According to data released by the American Bar Association, very little has changed for graduates in the hiring market. 57 percent of the 46,776 students who graduated in 2013 found full-time, long term jobs that required bar passage within nine months of graduation, compared to 56.2 percent the previous year. Recent graduates who were still looking for a legal job rose form 10.6 percent last year to 11.2 percent for the class of 2013.
“The legal employment market has remained almost the same as last year, with a very modest uptick in outcomes, said Scott Norberg, deputy consultant to the ABA’s Section of Legal Education and Admissions to the Bar. “Unemployed and seeking went up slightly from last year.”
Law school career services departments did a better job of accounting for graduates this year, he said, collecting jobs data 97.7 percent of all recent graduates.
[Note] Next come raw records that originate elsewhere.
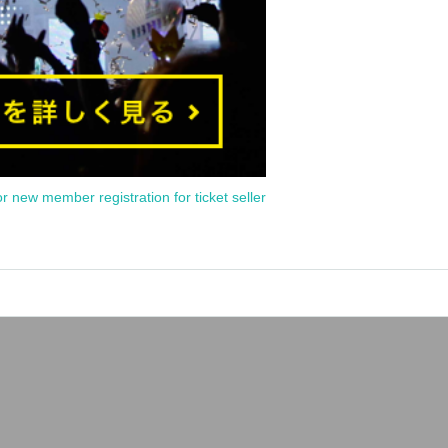
or new member registration for ticket seller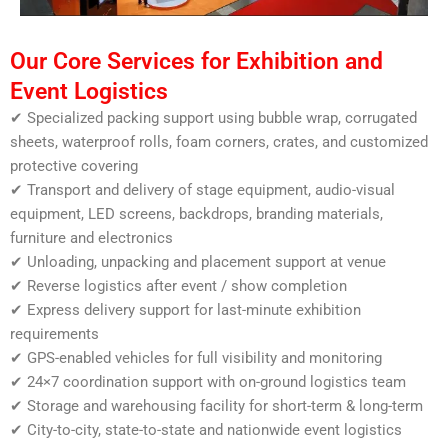
Our Core Services for Exhibition and
Event Logistics
✔ Specialized packing support using bubble wrap, corrugated
sheets, waterproof rolls, foam corners, crates, and customized
protective covering
✔ Transport and delivery of stage equipment, audio-visual
equipment, LED screens, backdrops, branding materials,
furniture and electronics
✔ Unloading, unpacking and placement support at venue
✔ Reverse logistics after event / show completion
✔ Express delivery support for last-minute exhibition
requirements
✔ GPS-enabled vehicles for full visibility and monitoring
✔ 24×7 coordination support with on-ground logistics team
✔ Storage and warehousing facility for short-term & long-term
✔ City-to-city, state-to-state and nationwide event logistics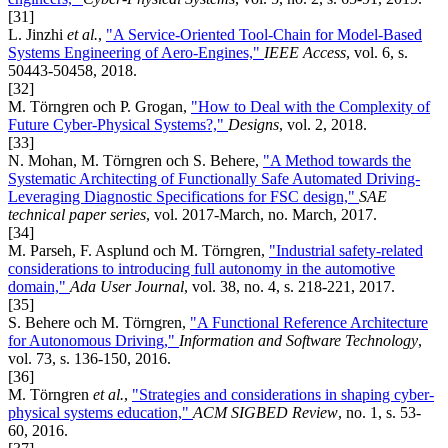
[31]
L. Jinzhi
et al.
,
"A Service-Oriented Tool-Chain for Model-Based
Systems Engineering of Aero-Engines,"
IEEE Access
, vol. 6, s.
50443-50458, 2018.
[32]
M. Törngren och P. Grogan,
"How to Deal with the Complexity of
Future Cyber-Physical Systems?,"
Designs
, vol. 2, 2018.
[33]
N. Mohan, M. Törngren och S. Behere,
"A Method towards the
Systematic Architecting of Functionally Safe Automated Driving-
Leveraging Diagnostic Specifications for FSC design,"
SAE
technical paper series
, vol. 2017-March, no. March, 2017.
[34]
M. Parseh, F. Asplund och M. Törngren,
"Industrial safety-related
considerations to introducing full autonomy in the automotive
domain,"
Ada User Journal
, vol. 38, no. 4, s. 218-221, 2017.
[35]
S. Behere och M. Törngren,
"A Functional Reference Architecture
for Autonomous Driving,"
Information and Software Technology
,
vol. 73, s. 136-150, 2016.
[36]
M. Törngren
et al.
,
"Strategies and considerations in shaping cyber-
physical systems education,"
ACM SIGBED Review
, no. 1, s. 53-
60, 2016.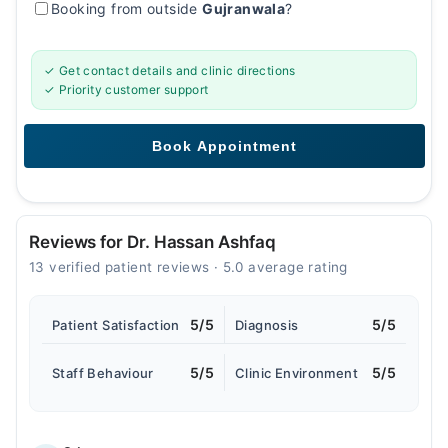
Booking from outside
Gujranwala
?
✓ Get contact details and clinic directions
✓ Priority customer support
Reviews for Dr. Hassan Ashfaq
13 verified patient reviews · 5.0 average rating
5/5
5/5
Patient Satisfaction
Diagnosis
5/5
5/5
Staff Behaviour
Clinic Environment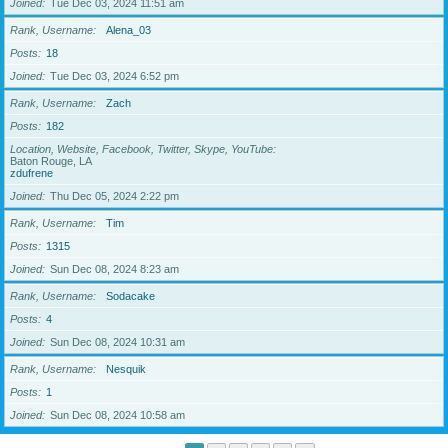
Joined
Tue Dec 03, 2024 11:51 am
Rank, Username
Alena_03
Posts
18
Joined
Tue Dec 03, 2024 6:52 pm
Rank, Username
Zach
Posts
182
Location, Website, Facebook, Twitter, Skype, YouTube
Baton Rouge, LA
zdufrene
Joined
Thu Dec 05, 2024 2:22 pm
Rank, Username
Tim
Posts
1315
Joined
Sun Dec 08, 2024 8:23 am
Rank, Username
Sodacake
Posts
4
Joined
Sun Dec 08, 2024 10:31 am
Rank, Username
Nesquik
Posts
1
Joined
Sun Dec 08, 2024 10:58 am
The class of 2013 was the largest graduating law school class ever, with about 400 more newly minted lawyers than the previous year.
During the NALP (formally known as the National Association for legal Placement) Norberg presented the findings at the annual conference in Seattle. New lawyers employed in law firms of more than 500 attorneys increased by 10 percent, from 3,643 to 3,989. The number of new graduates at law firms of between two and 500 attorneys grew by less than 1 percent. Graduates in jobs in business and industry grew from 14.9 percent to 15.2 percent.
Slightly increasing from 10 percent to 10.6 percent, are graduates in government jobs, but public-interest legal jobs are down from 5.9 percent to 4.8 percent.. The ABA blamed some of the decline to the changing definition of public defender positions: They are called government jobs now.